1981 Cork Senior Football Championship
- Dates: 26 April – 4 October 1981
- Teams: 23
- Champions: Nemo Rangers (6th title) Billy Morgan (captain) Billy Morgan (manager)
- Runners-up: Bantry Blues Vincent McCarthy (captain) Pat Spillane (manager)

Tournament statistics
- Matches played: 27
- Goals scored: 63 (2.33 per match)
- Points scored: 423 (15.67 per match)
- Top scorer(s): Pat O'Driscoll (2-31)

= 1981 Cork Senior Football Championship =

Gaelic football competition

The 1981 Cork Senior Football Championship was the 93rd staging of the Cork Senior Football Championship since its establishment by the Cork County Board in 1887. The championship began on 26 April 1981 and ended on 4 October 1981.

St. Finbarr's entered the championship as the defending champions, however, they were defeated by Nemo Rangers at the semi-final stage.

On 4 October 1981, Nemo Rangers won the championship following a 3-11 to 0-06 defeat of Bantry Blues in the final. This was their sixth championship title overall and their first title since 1978.
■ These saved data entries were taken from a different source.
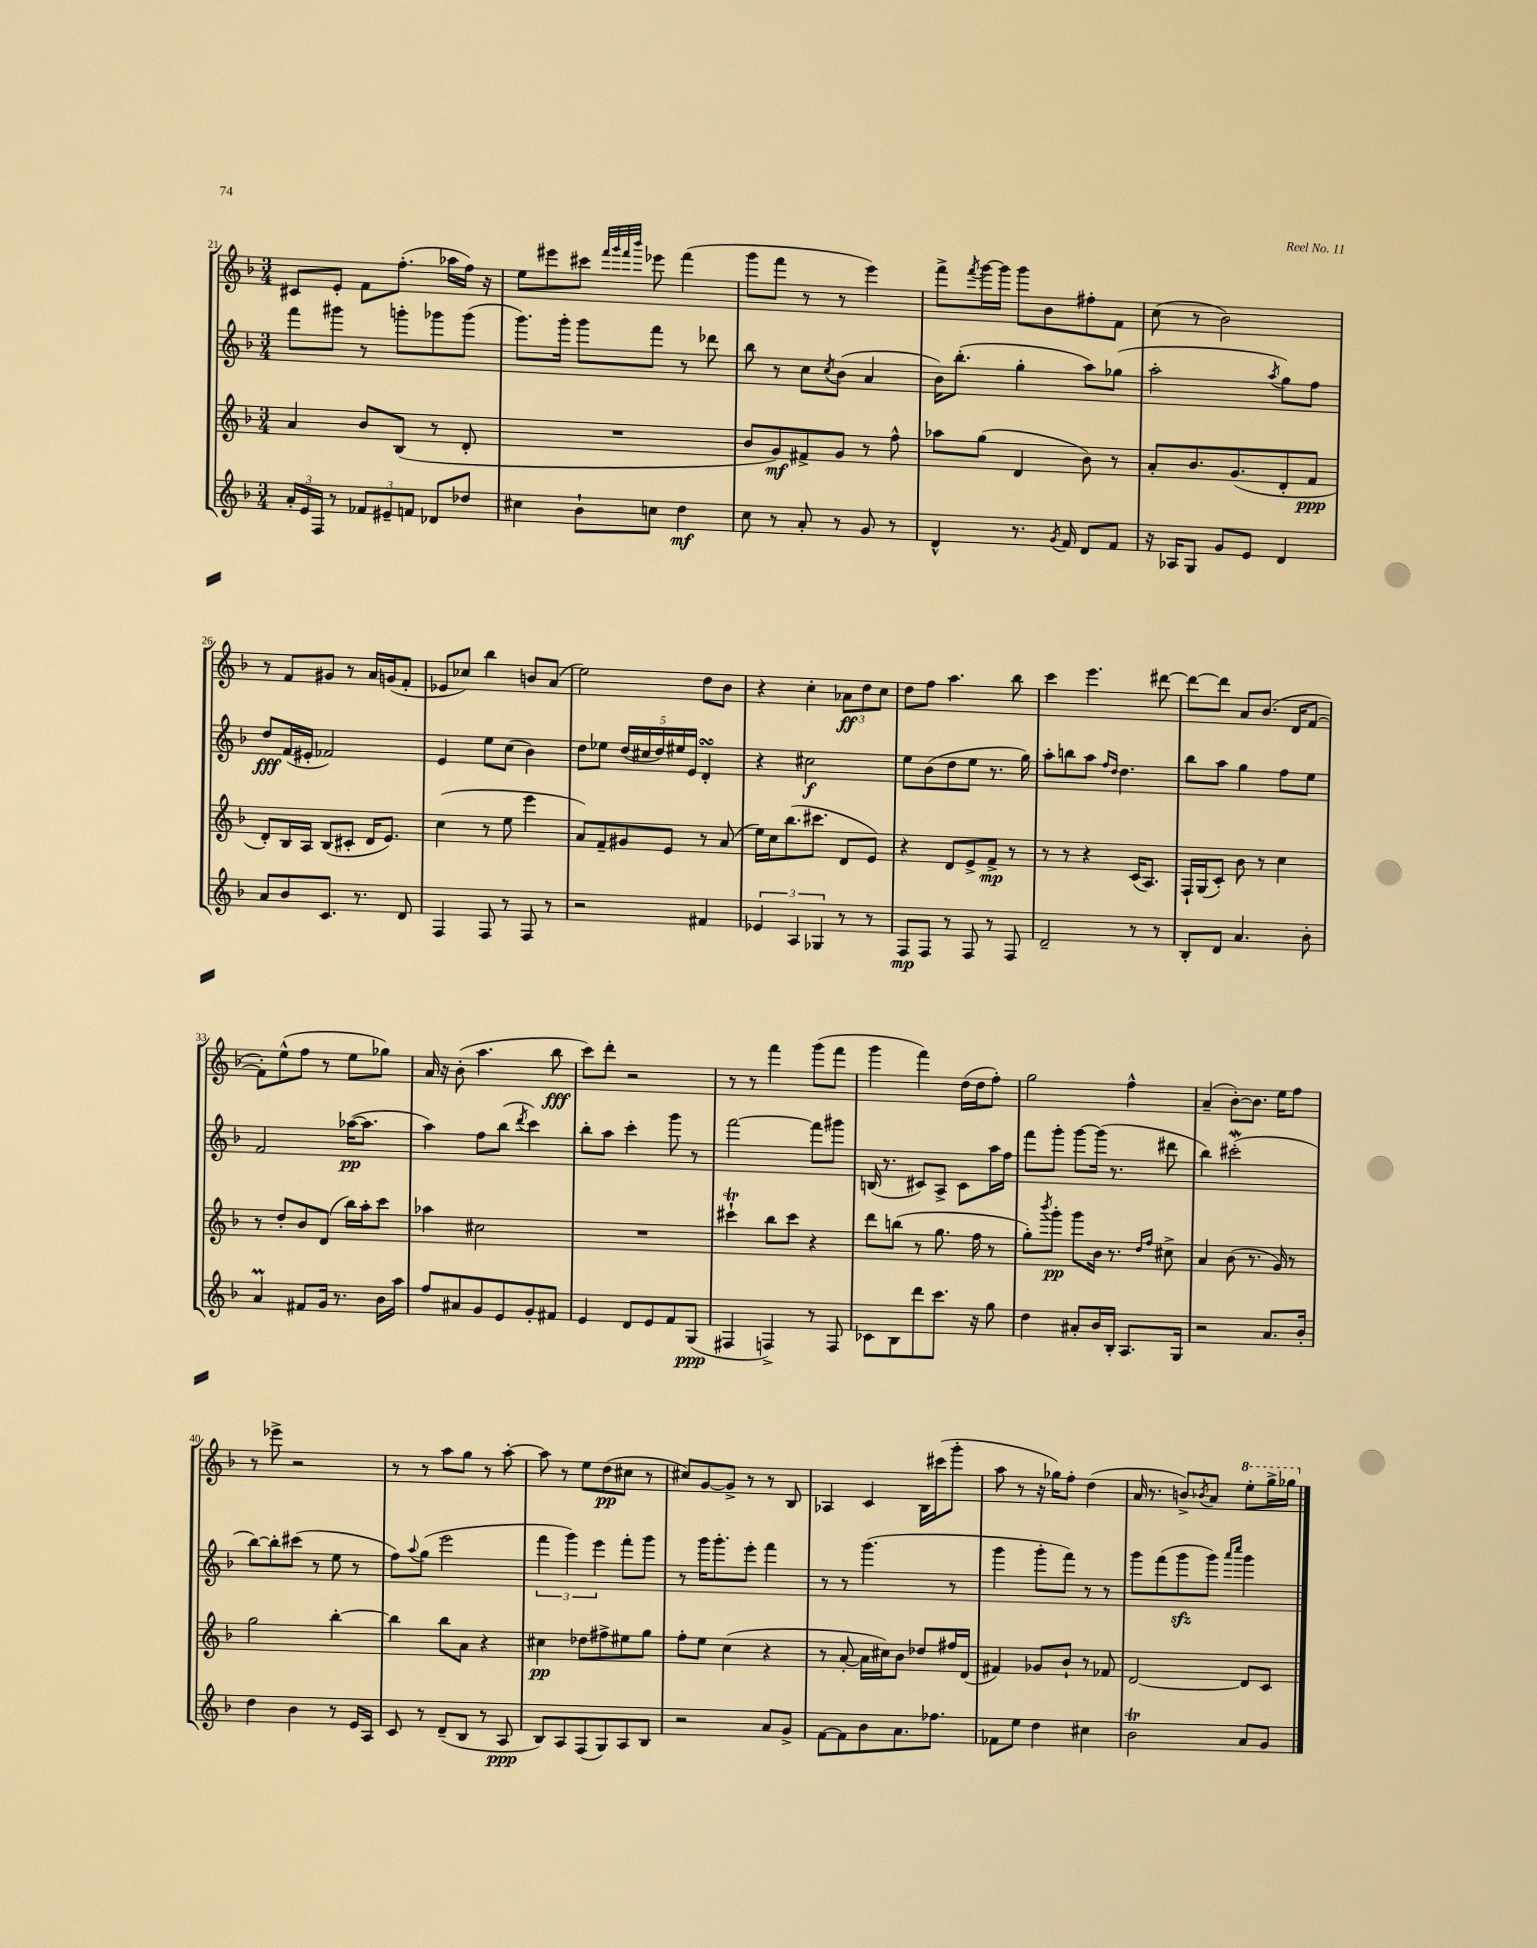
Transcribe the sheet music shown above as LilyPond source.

<<
\new StaffGroup <<
\new Staff = "s0" {
    \clef treble \key f \major \numericTimeSignature \time 3/4
    cis'8 e'8-. f'8 f''8.-.( aes''16 f''16) r16 |
    e''8 eis'''8 cis'''8 \grace { f'''32 g'''32 f'''32 bes'''32 } ees'''8 f'''4( |
    g'''8 f'''8 r8 r8 e'''4) |
    f'''8-> \acciaccatura { f'''8 } g'''16~ g'''16 g'''8 bes'8 fis''8-. f'8 |
    c''8( r8 bes'2) |
    r8 f'8 gis'8 r8 a'16 g'16( f'8-. |
    ees'8 ces''8) bes''4 b'8 a'8( |
    e''2) d''8 bes'8 |
    r4 c''4-. \tuplet 3/2 { aes'8\ff d''8 c''8 } |
    d''8 f''8 a''4. bes''8 |
    c'''4 e'''4. dis'''8~ |
    dis'''8~ dis'''8 a'8 bes'8.( d'16 f'8~ |
    f'8-.) e''8-^( f''8 r8 e''8 ges''8) |
    a'16 r16 bes'8-.( a''4. bes''8\fff |
    c'''8) d'''8-. r2 |
    r8 r8 f'''4 g'''8( f'''8 |
    g'''4 f'''4) d''16( d''16 f''8-.) |
    g''2 f''4-^ |
    a'4--( bes'8~-.) bes'8. e''16 f''8 |
    r8 ees'''8-> r2 |
    r8 r8 a''8 g''8 r8 a''8~-. |
    a''8 r8 e''8 d''8\pp( cis''8 r8 |
    cis''8) g'8~ g'8-> r8 r8 bes8 |
    aes4 c'4 bes16 cis'''16( g'''8-. |
    a''8 r8 r16 ges''16) f''8-. d''4( |
    a'16 r8. b'8->) \acciaccatura { bes'8 } a'8 \ottava #1 e'''8-. g'''16-> ges'''16 \ottava #0 \bar "|." |
}
\new Staff = "s1" {
    \clef treble \key f \major \numericTimeSignature \time 3/4
    f'''8 gis'''8 r8 g'''8-. ges'''8 ges'''8( |
    g'''8.) g'''16-. g'''8 f'''8 r8 des'''8 |
    bes''8 r8 c''8 \acciaccatura { c''8 } bes'8( a'4 |
    bes'16) bes''8.-.( g''4-. a''8) ges''8( |
    a''2-. \acciaccatura { a''8 } g''8) f''8 |
    d''8\fff f'16( eis'16-. fes'2) |
    e'4 e''8 c''8( bes'4) |
    d''8 ees''8 \tuplet 5/4 { d''16( cis''16 d''16) eis''16 e'16 } d'4-.\turn |
    r4 cis''2\f |
    e''8 bes'8( d''8 e''8 r8. g''16) |
    a''8-. b''8 a''8 \grace { f''16 d''16 } d''4. |
    bes''8 a''8 g''4 f''8 e''8 |
    f'2 aes''16~\pp( aes''8. |
    a''4) f''8 bes''8( \acciaccatura { d'''8 } c'''4) |
    bes''8-. a''8 c'''4-. g'''8 r8 |
    f'''2~ f'''8 gis'''8 |
    b16( r8. cis'8) a8-> cis'8 a''16 f''16 |
    f'''8 g'''8-. g'''8~ g'''16( r8. dis'''8 |
    bes''4) cis'''2-.\mordent( |
    bes''8~) bes''8-. cis'''8( r8 e''8 r8 |
    f''8) \appoggiatura { a''8 } g''8( e'''2 |
    \tuplet 3/2 { f'''4 g'''4) e'''4 } f'''8-. g'''8 |
    r8 g'''16 g'''8.-. e'''8-. f'''4 |
    r8 r8 g'''4.( r8 |
    g'''4 g'''8-. f'''8) r8 r8 |
    g'''8 f'''8( g'''8\sfz g'''8) \grace { a'''16 c''''16 } g'''4 \bar "|." |
}
\new Staff = "s2" {
    \clef treble \key f \major \numericTimeSignature \time 3/4
    a'4 bes'8 bes8( r8 d'8-. |
    R2. |
    bes'8 g'8\mf) fis'8-> g'8 r8 f''8-^ |
    aes''8 g''8( d'4 bes'8) r8 |
    a'8-. bes'8. g'8.( d'8-. f'8\ppp |
    d'8-.) bes16 a16 bes8( cis'8-. d'16 e'8.) |
    c''4( r8 e''8 e'''4 |
    a'8) f'8-- gis'8 e'8 r8 a'8( |
    e''16) c''16 bes''8.( cis'''8. d'8 e'8) |
    r4 d'8 e'8-> f'8->\mp r8 |
    r8 r8 r4 c'16( a8.) |
    f16-! g16( c'8-.) bes'8 r8 c''4 |
    r8 d''8-. bes'8 d'8( bes''16) a''16-. c'''8 |
    aes''4 cis''2 |
    R2. |
    cis'''4-!\trill bes''8 cis'''8 r4 |
    d'''8 b''8( r8 g''8. f''16 r8 |
    g''8-.) \acciaccatura { bes'''8 } g'''8-.\pp g'''8 bes'16 r8. \grace { d''16 f''16 } cis''8-> |
    a'4 bes'8( r8. g'16) r8 |
    g''2 bes''4~-. |
    bes''4 bes''8 a'8 r4 |
    cis''4\pp des''8 fis''8-> eis''8 g''8 |
    f''8-. e''8 c''4( r4 |
    r8 a'8~-. a'16 cis''16) bes'8 des''8 fis''16 d'16( |
    fis'4) ges'8 bes'8-! r8 fes'8 |
    d'2~ d'8 c'8 \bar "|." |
}
\new Staff = "s3" {
    \clef treble \key f \major \numericTimeSignature \time 3/4
    \tuplet 3/2 { a'16-. e'16 f16 } r8 \tuplet 3/2 { fes'8 eis'8-- f'8 } des'8 des''8 |
    cis''4 bes'8-! c''8 d''4\mf |
    c''8 r8 a'8-. r8 g'8 r8 |
    d'4-^ r8. \acciaccatura { g'8 } f'16 d'8 f'8 |
    r16 aes16 g8 g'8 e'8 d'4 |
    a'8 bes'8 c'8. r8. d'8 |
    f4 f8 r8 f8 r8 |
    r2 fis'4 |
    \tuplet 3/2 { ees'4 a4 ges4 } r8 r8 |
    f8\mp f8 r8 f8 r8 f8 |
    d'2-- r8 r8 |
    bes8-. d'8 a'4. bes'8-. |
    a'4\prall fis'8 g'16 r8. bes'16 a''16 |
    f''8 ais'8 g'8 e'8 g'8-. fis'8 |
    e'4 d'8 e'8 f'8 g8\ppp( |
    fis4 f4->) r8 f8 |
    ces'8 bes8 d'''8 c'''8. r16 g''8 |
    d''4 ais'8-. bes'16 bes16-. a8. g16 |
    r2 a'8. bes'16-. |
    d''4 bes'4 r8 e'16 a16 |
    c'8 r8 d'8--( bes8 r8 a8\ppp |
    bes8) a8 f8( g8) a8 bes8 |
    r2 a'8 g'8-> |
    f'8~ f'8 bes'8 a'8. fes''8. |
    fes'8 e''8 d''4 cis''4 |
    bes'2\trill a'8 g'8 \bar "|." |
}
>>
>>
\layout { \context { \Score currentBarNumber = #21 } }
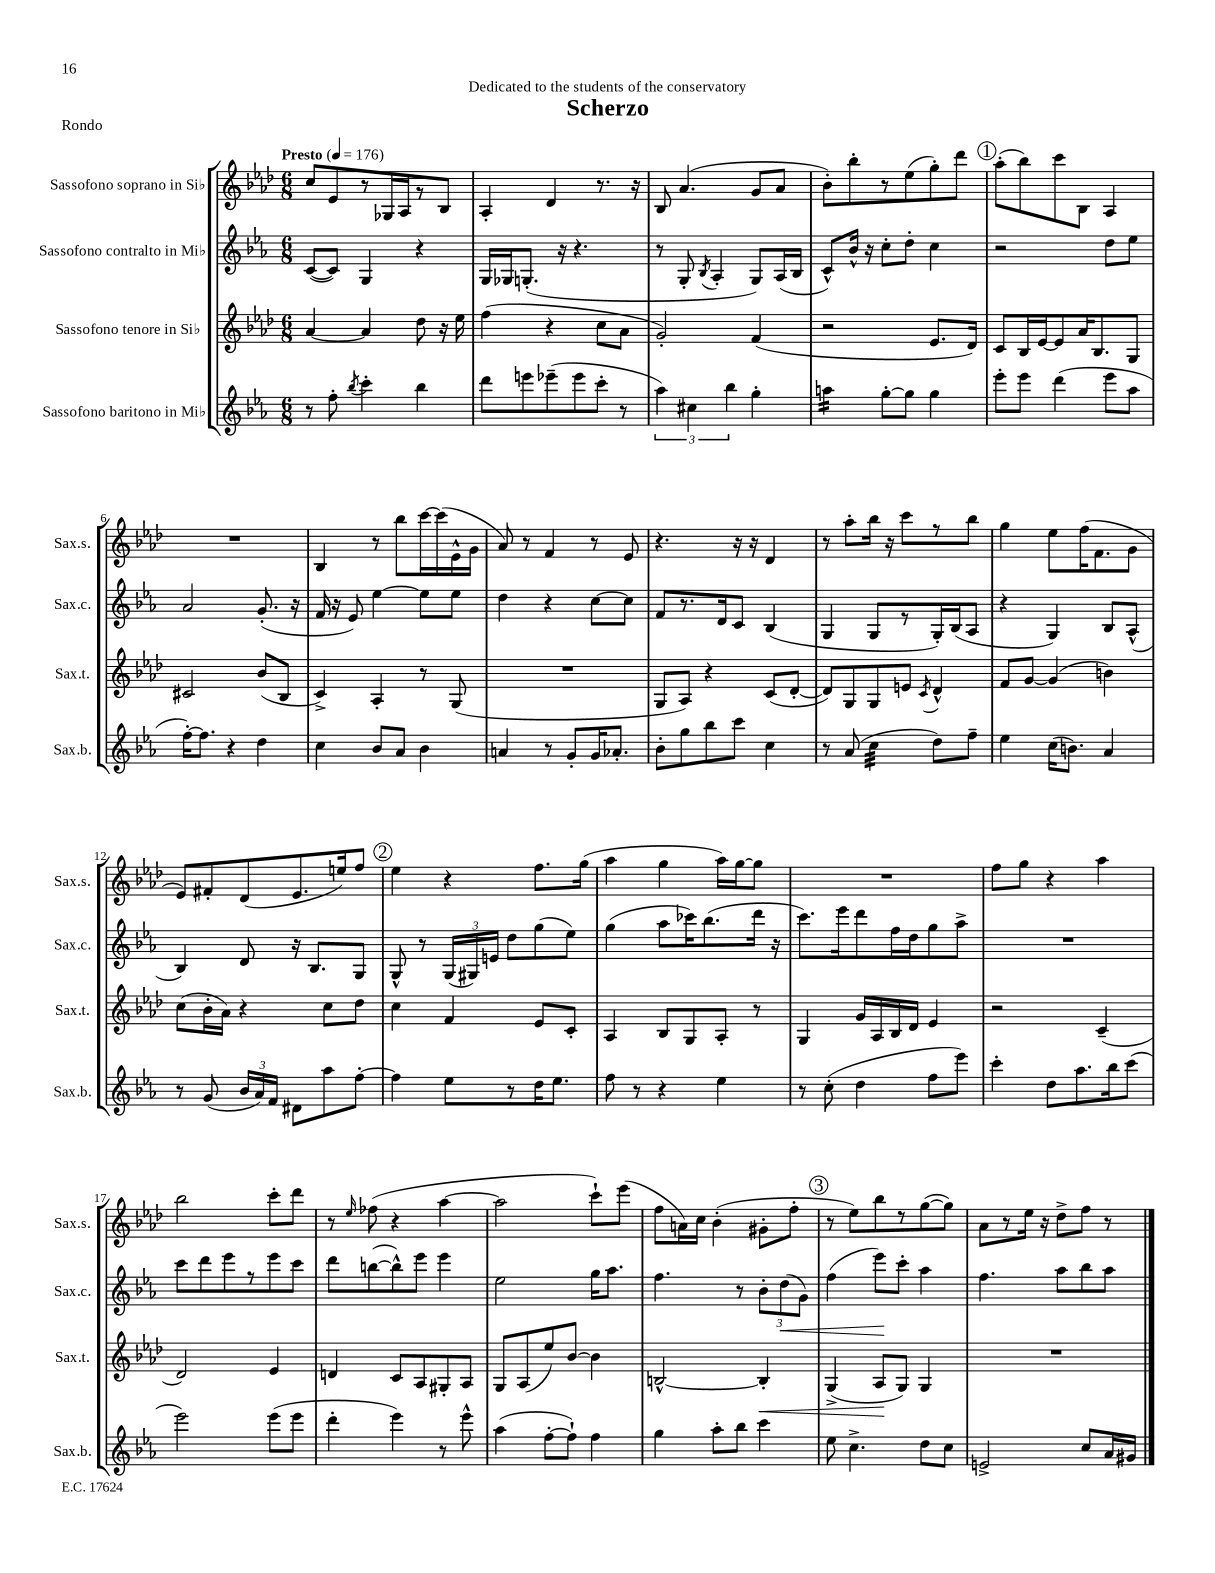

Pat O'Driscoll was the championship's top scorer with 2-31.

==Format change==

At the County Convention on 25 January 1981, it was decided to introduce a new graded draw with divisional, rural and city clubs all being grouped individually. The winners of the first two groupings progressed to one semi-final, with two of the city teams qualifying for the other semi-final. The new format was introduced to guarantee a city-county pairing in the final.

==Championship statistics==
===Top scorers===

- Overall

| Rank | Player | Club | Tally | Total | Matches | Average |
|---|---|---|---|---|---|---|
| 1 | Pat O'Driscoll | Bantry Blues | 2-31 | 37 | 8 | 4.62 |
| 2 | Dinny Allen | Nemo Rangers | 0-18 | 18 | 4 | 4.50 |
| 3 | Ephie Fitzgerald | Nemo Rangers | 3-07 | 16 | 4 | 4.00 |
| 4 | Declan Barron | Bantry Blues | 4-03 | 15 | 8 | 1.87 |
| 5 | Donal Hunt | Bantry Blues | 3-05 | 14 | 8 | 1.75 |

- In a single game

| Rank | Player | Club | Tally | Total | Opposition |
| 1 | Pat O'Driscoll | Bantry Blues | 1-08 | 11 | Millstreet |
| 2 | Martin Dorney | Avondhu | 3-00 | 9 | Carrigdhoun |
| Jamesie O'Callaghan | St. Finbarr's | 2-03 | 9 | Na Piarsaigh |
| Danny Buckley | St. Michael's | 0-09 | 9 | St. Finbarr's |
| 5 | Dinny Allen | Nemo Rangers | 2-02 | 8 | St. Finbarr's |
| 6 | Ephie Fitzgerald | Nemo Rangers | 2-01 | 7 | Bantry Blues |
| 7 | Declan Barron | Bantry Blues | 2-00 | 6 | Adrigole |
| Denis Nolan | Castlehaven | 2-00 | 6 | Glanworth |
| Donal Hunt | Bantry Blues | 2-00 | 6 | Millstreet |
| Finny O'Mahony | St. Finbarr's | 2-00 | 6 | Nemo Rangers |
| Brendan Terry | Castlehaven | 1-03 | 6 | Bantry Blues |
| Martin Connolly | Carbery | 1-03 | 6 | Imokilly |
| Brian Quinlan | Glanworth | 1-03 | 6 | Castlehaven |
| Tadhg O'Reilly | Bishopstown | 0-06 | 6 | St. Michael's |
| John Cleary | Castlehaven | 0-06 | 6 | Bantry Blues |
| Pat O'Driscoll | Bantry Blues | 0-06 | 6 | Castlehaven |

===Miscellaneous===

- Bantry Blues qualify for the final for the first time since 1909.